■ Stated goal
Reproduce the lines below, substituting "processed" for every occurrence of "developed" and leaving everything else unchanged.

■ Material for this task
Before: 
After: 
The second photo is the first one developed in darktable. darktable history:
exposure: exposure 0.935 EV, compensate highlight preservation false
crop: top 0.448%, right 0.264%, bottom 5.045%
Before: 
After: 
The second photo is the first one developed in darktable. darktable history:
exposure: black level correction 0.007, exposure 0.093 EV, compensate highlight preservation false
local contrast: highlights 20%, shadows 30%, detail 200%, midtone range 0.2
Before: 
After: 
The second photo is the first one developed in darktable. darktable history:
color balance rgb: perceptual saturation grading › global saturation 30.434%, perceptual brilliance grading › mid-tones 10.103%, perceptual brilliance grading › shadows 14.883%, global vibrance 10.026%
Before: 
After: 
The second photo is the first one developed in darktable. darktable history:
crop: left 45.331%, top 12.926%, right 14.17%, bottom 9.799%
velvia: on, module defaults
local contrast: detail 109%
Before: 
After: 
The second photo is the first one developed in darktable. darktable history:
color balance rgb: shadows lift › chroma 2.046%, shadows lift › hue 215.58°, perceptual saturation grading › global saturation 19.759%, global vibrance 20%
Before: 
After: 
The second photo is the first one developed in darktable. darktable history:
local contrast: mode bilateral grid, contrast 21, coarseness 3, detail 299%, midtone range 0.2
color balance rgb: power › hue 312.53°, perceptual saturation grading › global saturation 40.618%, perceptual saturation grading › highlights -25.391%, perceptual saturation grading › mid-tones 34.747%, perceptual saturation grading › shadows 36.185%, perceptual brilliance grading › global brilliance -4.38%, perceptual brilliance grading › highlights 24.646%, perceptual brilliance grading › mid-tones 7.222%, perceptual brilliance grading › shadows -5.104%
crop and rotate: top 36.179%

■ Complete output
Before: 
After: 
The second photo is the first one processed in darktable. darktable history:
exposure: exposure 0.935 EV, compensate highlight preservation false
crop: top 0.448%, right 0.264%, bottom 5.045%
Before: 
After: 
The second photo is the first one processed in darktable. darktable history:
exposure: black level correction 0.007, exposure 0.093 EV, compensate highlight preservation false
local contrast: highlights 20%, shadows 30%, detail 200%, midtone range 0.2
Before: 
After: 
The second photo is the first one processed in darktable. darktable history:
color balance rgb: perceptual saturation grading › global saturation 30.434%, perceptual brilliance grading › mid-tones 10.103%, perceptual brilliance grading › shadows 14.883%, global vibrance 10.026%
Before: 
After: 
The second photo is the first one processed in darktable. darktable history:
crop: left 45.331%, top 12.926%, right 14.17%, bottom 9.799%
velvia: on, module defaults
local contrast: detail 109%
Before: 
After: 
The second photo is the first one processed in darktable. darktable history:
color balance rgb: shadows lift › chroma 2.046%, shadows lift › hue 215.58°, perceptual saturation grading › global saturation 19.759%, global vibrance 20%
Before: 
After: 
The second photo is the first one processed in darktable. darktable history:
local contrast: mode bilateral grid, contrast 21, coarseness 3, detail 299%, midtone range 0.2
color balance rgb: power › hue 312.53°, perceptual saturation grading › global saturation 40.618%, perceptual saturation grading › highlights -25.391%, perceptual saturation grading › mid-tones 34.747%, perceptual saturation grading › shadows 36.185%, perceptual brilliance grading › global brilliance -4.38%, perceptual brilliance grading › highlights 24.646%, perceptual brilliance grading › mid-tones 7.222%, perceptual brilliance grading › shadows -5.104%
crop and rotate: top 36.179%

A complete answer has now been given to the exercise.